8 Ways Employers Can Support Mental Health in the Workplace
As we head into 2026, one thing is increasingly clear: most organisations are still not doing enough to support mental health in the workplace. The pressure on employees continues to rise, the data grows more alarming each year and yet many companies are still relying on surface-level fixes. An EAP is rolled out as a box tick. A mindfulness webinar is booked once a year. A wellbeing newsletter goes out… and everyone hopes it will be enough.
But the gap between what employees need and what organisations provide keeps widening. The McKinsey Health Institute’s most recent findings show that fewer than six in ten employees consider themselves in good holistic health. Workload strain, emotional fatigue and rising stress levels are now common across industries.
Deloitte’s analysis also highlights the financial impact, with poor mental health costing UK employers billions annually through lost productivity, absenteeism and people trying to work while struggling.
So the disconnect is no longer subtle. We know what improves mental health at work. We know the impact on performance, culture and retention. Yet too many organisations continue to underinvest or delay taking meaningful action.
If leaders want their teams to thrive in 2026 and beyond, supporting mental health in the workplace cannot be a gesture. It needs to be strategic, embedded and lived every day.
Here are eight practical, research-backed ways employers can build healthier, more resilient and higher-performing teams this year.
How can employers support mental health at work?
1. Adopt a holistic approach to employee wellbeing
Mental health in the workplace goes far beyond reactive support. The McKinsey Health Institute consistently emphasises the need for a holistic view of employee wellbeing that includes mental, social, emotional and physical health. Their research shows that when organisations commit to whole-person health, employees experience higher engagement, lower burnout and significantly better overall outcomes.
A holistic approach means reviewing the entire work environment, not only individual behaviours. That includes job design, leadership behaviours, workload, connection, meaning and the psychological safety of the team.

_Dataset records_
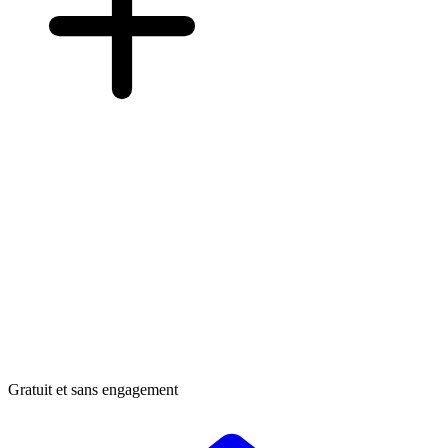
Gratuit et sans engagement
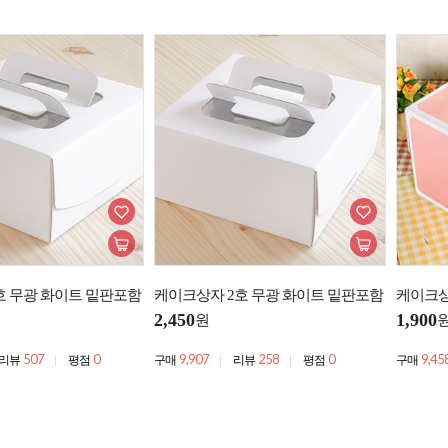
호 무광 화이트 밑판포함
케이크상자 2호 무광 화이트 밑판포함
케이크상
2,450
1,900
원
507
0
9,907
258
0
9,45
리뷰
평점
구매
리뷰
평점
구매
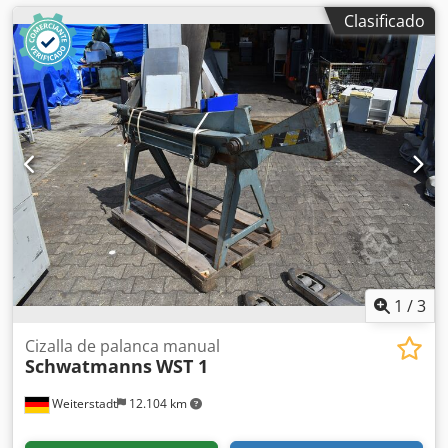
Clasificado
1
/
3
Cizalla de palanca manual
Schwatmanns
WST 1
Weiterstadt
12.104 km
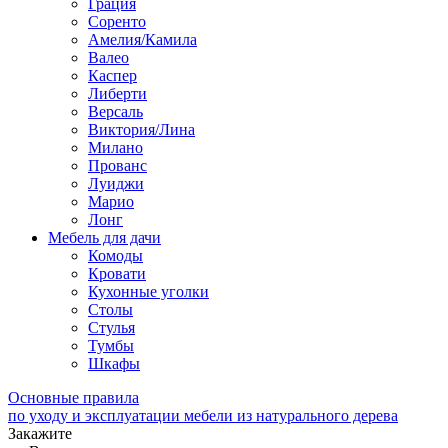
Грация
Соренто
Амелия/Камила
Валео
Каспер
Либерти
Версаль
Виктория/Лина
Милано
Прованс
Луиджи
Марио
Лонг
Мебель для дачи
Комоды
Кровати
Кухонные уголки
Столы
Стулья
Тумбы
Шкафы
Основные правила
по уходу и эксплуатации мебели из натурального дерева
Закажите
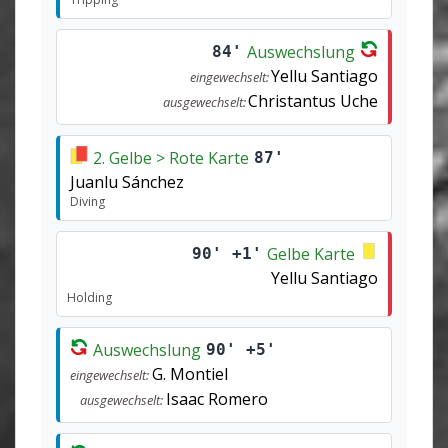
Auswechslung
84'
Yellu Santiago
eingewechselt:
Christantus Uche
ausgewechselt:
2. Gelbe > Rote Karte
87'
Juanlu Sánchez
Diving
Gelbe Karte
90' +1'
Yellu Santiago
Holding
Auswechslung
90' +5'
G. Montiel
eingewechselt:
Isaac Romero
ausgewechselt:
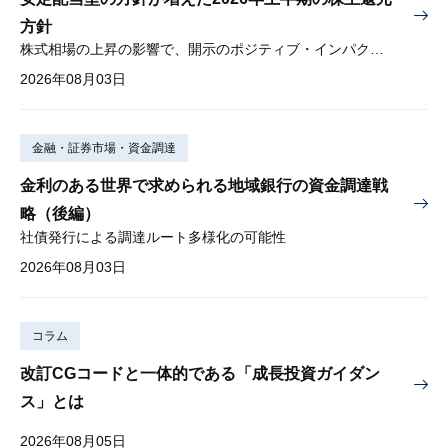
方針
株式相場の上昇の影響で、開示のポジティブ・インパクトは低下
2026年08月03日
金融・証券市場・資金調達
金利のある世界で求められる地域銀行の資金調達戦
略（後編）
社債発行による調達ルート多様化の可能性
2026年08月03日
コラム
改訂CGコードと一体的である「成長投資ガイダン
ス」とは
2026年08月05日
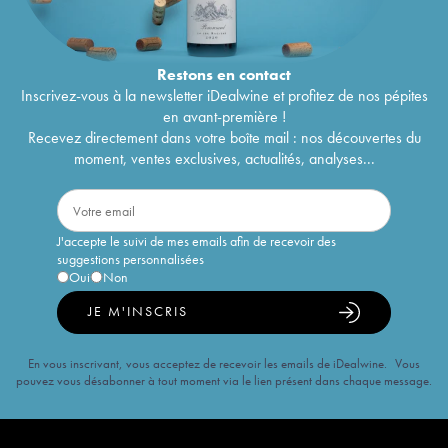
Restons en
contact
Inscrivez-vous à la newsletter iDealwine et profitez de nos pépites
en avant-première !
Recevez directement dans votre boîte mail : nos découvertes du
moment, ventes exclusives, actualités, analyses...
J'accepte le suivi de mes emails afin de recevoir des
suggestions personnalisées
Oui
Non
JE M'INSCRIS
En vous inscrivant, vous acceptez de recevoir les emails de iDealwine. Vous
pouvez vous désabonner à tout moment via le lien présent dans chaque message.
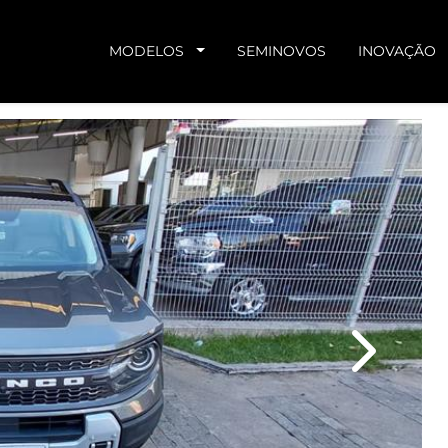
MODELOS
SEMINOVOS
INOVAÇÃO
Next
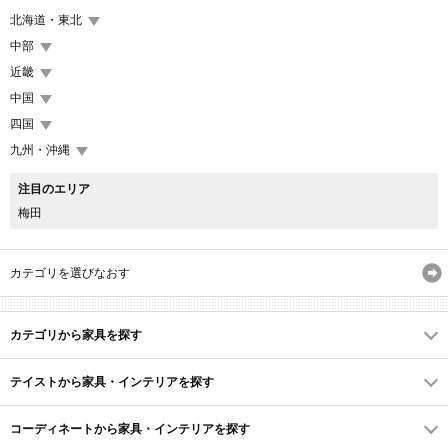
北海道・東北
中部
近畿
中国
四国
九州・沖縄
注目のエリア
梅田
カテゴリを選びなおす
カテゴリから家具を探す
テイストから家具・インテリアを探す
コーディネートから家具・インテリアを探す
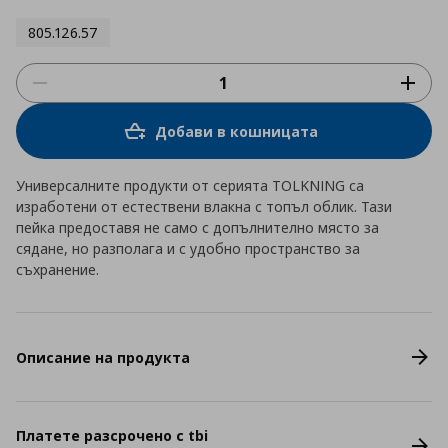
805.126.57
Добави в кошницата
Универсалните продукти от серията TOLKNING са
изработени от естествени влакна с топъл облик. Тази
пейка предоставя не само с допълнително място за
сядане, но разполага и с удобно пространство за
съхранение.
Описание на продукта
Платете разсрочено с tbi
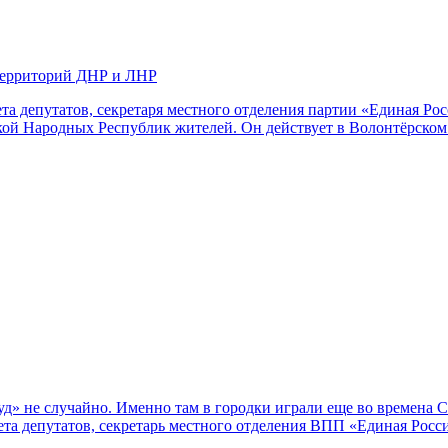
территорий ДНР и ЛНР
та депутатов, секретаря местного отделения партии «Единая Ро
кой Народных Республик жителей. Он действует в Волонтёрско
уд» не случайно. Именно там в городки играли еще во времена 
та депутатов, секретарь местного отделения ВПП «Единая Росс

_Required action A_
Transcribe the passage of the workplace mental health text that starts with "8 Ways Employers" and goes on through "will be enough.".
_Required action B_
List every element that the workplace mental health text says a holistic approach includes when reviewing the entire work environment.

_Response area A_
8 Ways Employers Can Support Mental Health in the Workplace
As we head into 2026, one thing is increasingly clear: most organisations are still not doing enough to support mental health in the workplace. The pressure on employees continues to rise, the data grows more alarming each year and yet many companies are still relying on surface-level fixes. An EAP is rolled out as a box tick. A mindfulness webinar is booked once a year. A wellbeing newsletter goes out… and everyone hopes it will be enough.

_Response area B_
- job design
- leadership behaviours
- workload
- connection
- meaning
- the psychological safety of the team